Insulin is a life-saving medication for millions of people living with diabetes. But for years, the high cost of this has caused outrage among patients and advocates who describe it as “price gouging.” In the United States, its list prices are set five to ten times higher than in other high-income countries, with an average standardized unit of insulin costing nearly $100. Meanwhile, the cost of producing insulin products, even newer insulins, is generally less than $10.
The Big Players Cutting Prices
Now, two major insulin manufacturers, Eli Lilly, and Novo Nordisk have announced significant price cuts for their products. Novo Nordisk will cut the prices of several products, including Levemir, Novolin, NovoLog, and NovoLog Mix 70/30, by 75%. For example, a 10mL vial of NovoLog will drop from $289.36 to $72.34. The price cuts come after years of public backlash over the companies’ steep price hikes on it, which has led to lawmakers working on ways to force prices down.
Relevance of an Older Law
While the voluntary price cuts closely track a federal price cap that went into effect this year, health policy experts and lawmakers note that a slightly older law may be the real impetus behind the dramatic cuts—the American Rescue Plan of 2021. The law contains provisions to improve healthcare access and affordability, including one that eliminates a cap on rebates that drug companies are required to pay Medicaid.

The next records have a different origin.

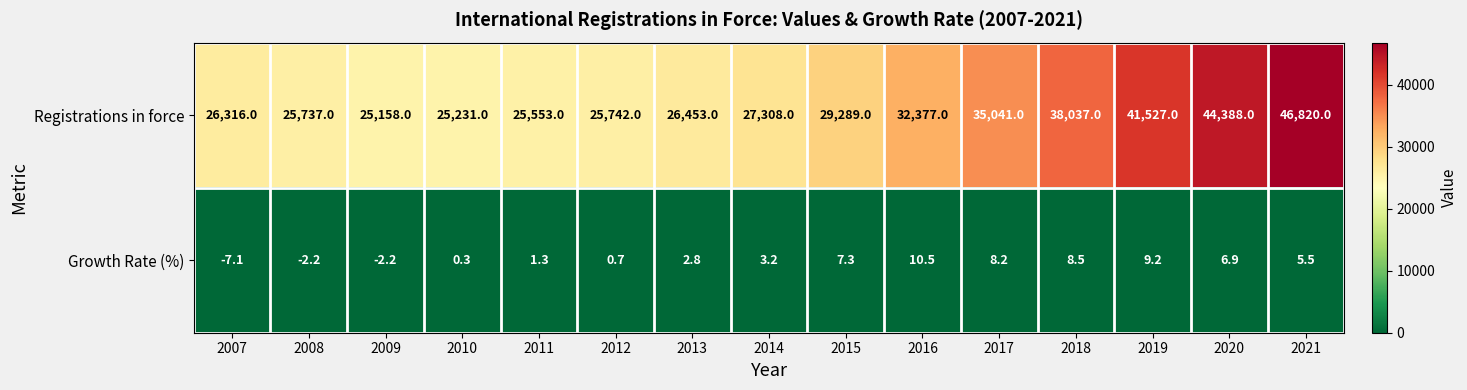

Which series has the largest total across all categories?

Registrations in force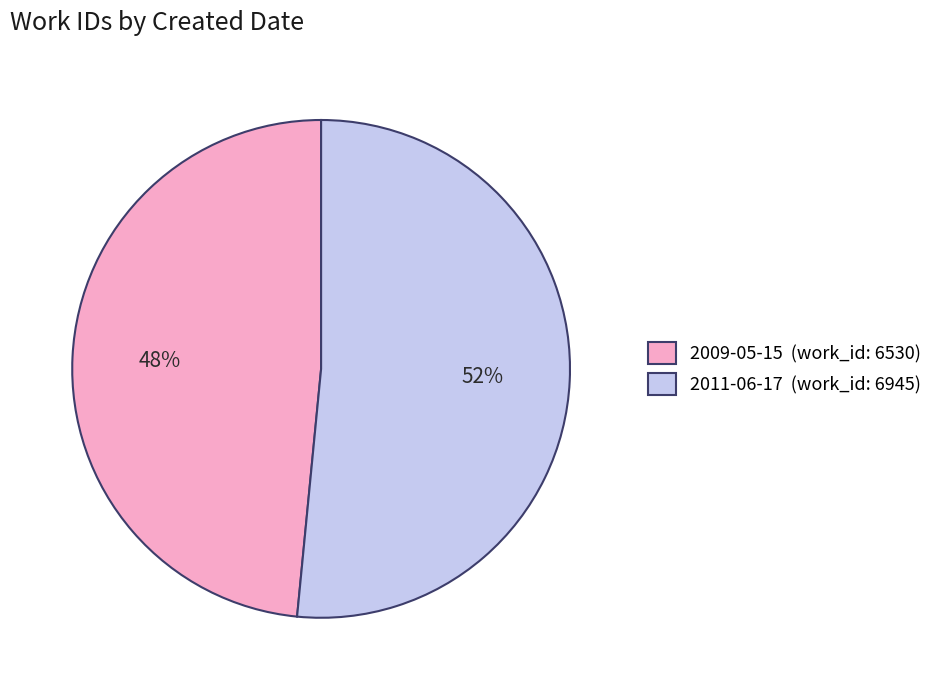

To the nearest percent, what portion does 2009-05-15 represent?

48%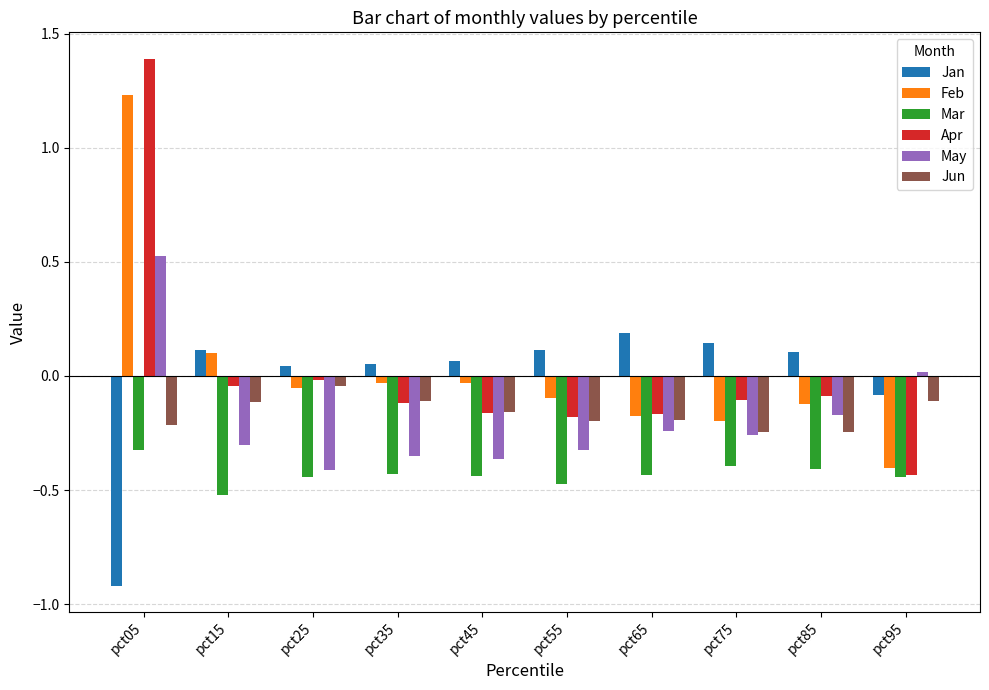

True or false: Jan has a value of 0.0 at pct25.

True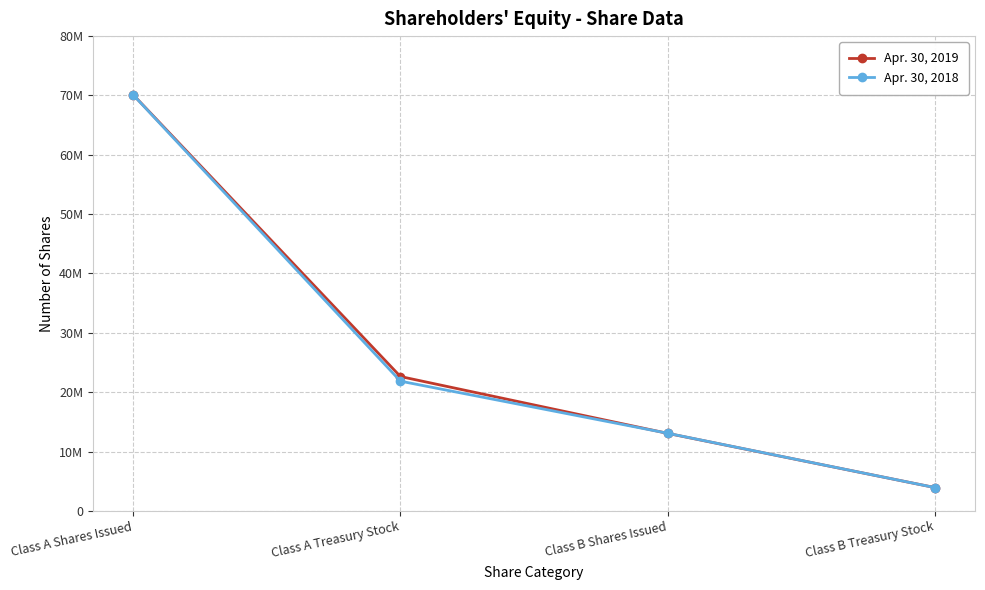

What is the maximum value shown in the chart?

70126963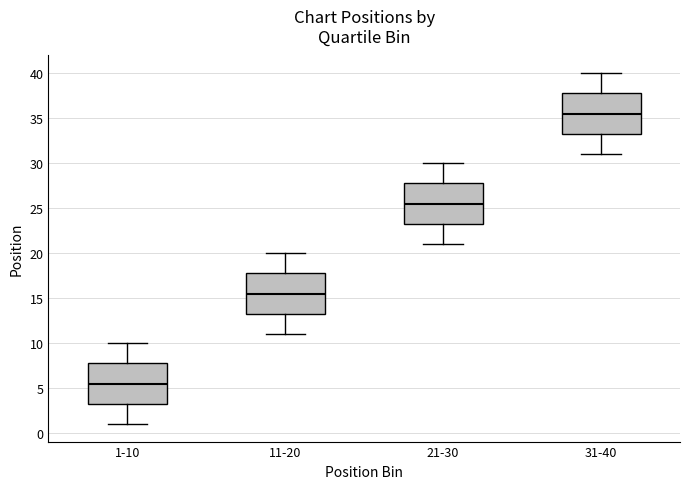

Reading left to right, transcribe this box plot: for each box, give where its median line is, the range the box spans, and where its two whiskers end, as read against the y-axis. The values are not printed on the chart, so give them approximately, as read against the axis.

1-10: median 5.5, box 3.5 to 8.0, whiskers 1.0 to 10.0
11-20: median 15.5, box 13.5 to 18.0, whiskers 11.0 to 20.0
21-30: median 25.5, box 23.5 to 28.0, whiskers 21.0 to 30.0
31-40: median 35.5, box 33.5 to 38.0, whiskers 31.0 to 40.0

If the cap were lifted with insulin list prices set as they are now, its makers might have had to pay Medicaid programs more than the price of their insulin products every time a Medicaid program had to cover one, totaling tens of millions of dollars in payments to Medicaid. But with the lower list prices, Eli Lilly and Novo Nordisk will dodge those extra payments.
Insulin should be cheap. Here’s why it’s not.
Making Insulin More Accessible and Affordable
The price cuts are great news for the millions of Americans who rely on insulin to manage their diabetes. This move will make it more accessible and affordable for those who struggle to pay for it. Diabetes is a chronic disease that requires consistent care and management. It is estimated that over 34 million Americans live with diabetes, and more than 7 million of them require this to manage their condition. For these individuals, it is not optional. It is a life-saving medication that they must have access to every day.
The insulin price cuts are a step in the right direction, but more needs to be done to ensure that all Americans have access to affordable healthcare. The United States has the highest healthcare costs in the world, and many people struggle to pay for essential medications and treatments. It is crucial that lawmakers continue to work on solutions that will make healthcare more accessible and affordable for all.